The story of cereal as a staple of the breakfast table began as a by-product of the health movement during the early part of the 20th century in Battle Creek, Michigan (as featured in The Road to Wellville by T. Coraghessan Boyle) and was helmed by John W. Kellogg, a doctor who ran a sanitarium in Battle Creek. The uncomfortable and apparently ever-present spectre of constipation was on the minds of most Americans and was one of the driving forces in creating a cereal that was good for you. After many unsuccessful attempts to create a healthy but tasty breakfast food, the invention of the flake created an uproar. Today we regard the flake as déclassé and out of style--we have puffs and o's and loops and jacks and bits--but before all of these came the flake and it revolutionized brekky and created a giant industry. From there, you run into C W Post, General Mills and Kelloggs’ own brother, W. K. Kellogg, who really took the flake and ran with it, much to his uptight brothers’ chagrin.

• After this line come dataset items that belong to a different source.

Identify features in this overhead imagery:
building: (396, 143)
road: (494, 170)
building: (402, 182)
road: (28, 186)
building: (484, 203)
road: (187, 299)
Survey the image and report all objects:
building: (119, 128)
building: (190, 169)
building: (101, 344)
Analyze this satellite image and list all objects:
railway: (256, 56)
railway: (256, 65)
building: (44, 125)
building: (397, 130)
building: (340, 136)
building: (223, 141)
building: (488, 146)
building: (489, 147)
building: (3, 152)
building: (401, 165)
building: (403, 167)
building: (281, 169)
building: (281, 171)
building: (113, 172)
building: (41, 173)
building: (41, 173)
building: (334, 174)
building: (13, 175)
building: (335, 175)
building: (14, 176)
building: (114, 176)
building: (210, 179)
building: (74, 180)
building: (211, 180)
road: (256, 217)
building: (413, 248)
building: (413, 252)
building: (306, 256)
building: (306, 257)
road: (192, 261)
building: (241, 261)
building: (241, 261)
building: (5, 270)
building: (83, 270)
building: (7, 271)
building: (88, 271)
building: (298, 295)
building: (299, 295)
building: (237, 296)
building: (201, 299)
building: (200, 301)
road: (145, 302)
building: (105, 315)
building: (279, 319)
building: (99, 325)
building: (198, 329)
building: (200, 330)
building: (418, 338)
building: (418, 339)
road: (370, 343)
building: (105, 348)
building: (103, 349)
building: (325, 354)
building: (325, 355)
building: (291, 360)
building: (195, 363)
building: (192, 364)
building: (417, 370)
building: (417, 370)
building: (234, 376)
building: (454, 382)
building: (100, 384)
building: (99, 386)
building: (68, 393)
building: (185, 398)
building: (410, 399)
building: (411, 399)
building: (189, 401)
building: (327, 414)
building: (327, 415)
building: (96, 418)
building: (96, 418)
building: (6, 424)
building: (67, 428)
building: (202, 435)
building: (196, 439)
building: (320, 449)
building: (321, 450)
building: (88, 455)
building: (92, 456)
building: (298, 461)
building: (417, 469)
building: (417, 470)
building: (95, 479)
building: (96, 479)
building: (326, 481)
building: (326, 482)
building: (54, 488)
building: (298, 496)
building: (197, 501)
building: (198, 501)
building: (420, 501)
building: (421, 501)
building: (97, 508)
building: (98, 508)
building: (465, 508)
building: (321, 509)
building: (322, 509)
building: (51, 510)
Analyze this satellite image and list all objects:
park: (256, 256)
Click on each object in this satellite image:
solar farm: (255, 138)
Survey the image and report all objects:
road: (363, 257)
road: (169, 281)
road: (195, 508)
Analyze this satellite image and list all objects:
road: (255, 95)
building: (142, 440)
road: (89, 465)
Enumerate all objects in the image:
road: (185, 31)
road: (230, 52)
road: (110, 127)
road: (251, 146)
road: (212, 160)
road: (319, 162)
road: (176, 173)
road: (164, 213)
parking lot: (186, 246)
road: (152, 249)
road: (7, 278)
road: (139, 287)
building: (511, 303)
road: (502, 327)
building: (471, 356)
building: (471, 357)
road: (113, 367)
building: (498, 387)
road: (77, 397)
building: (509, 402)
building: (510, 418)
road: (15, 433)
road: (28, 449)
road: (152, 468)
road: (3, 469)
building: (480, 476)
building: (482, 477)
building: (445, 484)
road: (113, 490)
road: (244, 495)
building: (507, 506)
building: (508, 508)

Fast forward a few years and you’ll find that the cereal biz was perhaps the most influential industry to utilize advertising in radio and later in television. Cereal ads created some of the most memorable characters of our youths--Cap’n Crunch (conceived by Jay Ward, creator of Bullwinkle and Rocky), Tony the Tiger, Toucan Sam, Quisp, Quake, Lucky the Leprechaun, Sugar Bear and a zillion others--and we ate breakfast with them almost every day.

If you can find the book, buy it. Maybe read it over breakfast.

2 comments:

Peters toys said...

I only got this book last week of Amazon as a gut told me about it! I love collectin cereal toys and am finding this a great read.

Reed Next said...

Glad you found the blog Peter. Let me know what you think of the book once you've finished it.